陰陽師の風馬くん

杉里文香

第1話 幽霊を見てしまった

幽霊を見てしまった。

それはカラフルな光の集合体であった。アニメのようでもあり、その光の集合体はパチッパチッと弾いた。

見た瞬間に辺りには冷気が走り、まるでナルニア王国のような寒色の世界に染まった。

 私は二次元のことは解らないが、もしかして二次元と四次元は近い所にあるのかもしれないと思った。

 そう分析したのは大分後のことで、幽霊を見てしまったその時は、ただ怖くて息が止まりそうになって隣の部屋に寝ている母の所へ行った。

「お母さん、お母さん!」

私は必死で母を起こした。

「どうしたが?いい大人がお母さん、お母さんって。」

80歳を過ぎて少し認知症の入った母は怪訝そうな顔で言った。

私は母の顔を見て、冷静さを取り戻し幽霊がいた廊下に目をやった。

幽霊の姿は消えていた。

 私はお盆に娘達を連れて飛騨の実家を訪れていたが、一泊だけして早々にに帰ることにした。

なるべく早く、陰陽師の風馬(ふうま)くんに相談したかった。

 私は行きつけのスーパーの駐車場に風馬くんを呼び出した。

「何か妖怪?」

風馬君は、20代前半なのに熟年の私に合わせて緊張を解す為にオヤジギャグを言ってくれる。
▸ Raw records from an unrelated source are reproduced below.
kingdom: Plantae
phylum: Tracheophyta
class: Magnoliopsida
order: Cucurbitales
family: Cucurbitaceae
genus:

「幽霊を見たの。それが訳ありだってことが私にでも解る。」

私は単刀直入に言った。

「奥さんの顔見た瞬間に解ったよ。」

風馬くんは五感とシックスセンスで解ったようであった。

「調べてみるよ。少し時間をくれないか。」

と言い残し風馬くんは去って行った。

 私は風馬くんにそんな課題を押しつけて、すっかり幽霊のことは忘れていた。

何せ私は個人事業主、亡くなった旦那が遺した借金に右往左往する毎日、

耳に入る全てのことが全く他人事になっていた。

 風馬くんに相談した一週間後、彼から連絡があった。

「何か分からないけど、あちらの言葉で「死ね、死ね、」って言ってる人がいるよ。」と風馬くんは言った。「もう、誰も信じられない。とも言ってるよ。」

とありのままを報告してくれた。

実は私には心あたりがあった。

幽霊の顔に少し見覚えがあった。

 母の元気な頃は、毎年、毎年行っていた墓参り、自営業で忙しい家だったがお盆の墓参りだけは欠かさなかった。

飛騨から富山県の高岡市への墓参り、海水浴も兼ねているから、子供の私には毎年の楽しみでもあった。

墓参りの後に必ず寄る家があった。墓掃除や墓守をしてくれている遠縁の高田さんというお宅であった。

そこに母より歳上な感じの女性がいた。

母は毎回その人に向かって話しかけていた。

「佳ちゃん、お盆に退院許可もらって来たがけ?」

無口そうな女性は母の質問に黙って頷くだけであった。

「あの人は誰?」と母に聞くと、

「あの人はうちの藤村家の遠縁の娘さんで、昔お手伝いさんに来てもらってたけど、病気になって途中で実家に帰ったみたいなが。」と母は言った。

 私の心あたりに風馬くん情報はピタリとハマった。

風馬くんは陰陽師の仲間を集め、立山の秘密の秘境に注連縄を燃やして、何かを呼び出した。

予想どうり一人の女性が浮かび上がって来た。

女性は言った。

「おじさんと一緒になりたかっった。一緒になりたかった。一緒なりたかった。

だけど今は誰も信じられない。」

と繰り返すばかりで、陰陽師仲間の話には全く耳を貸そうとはしなかった。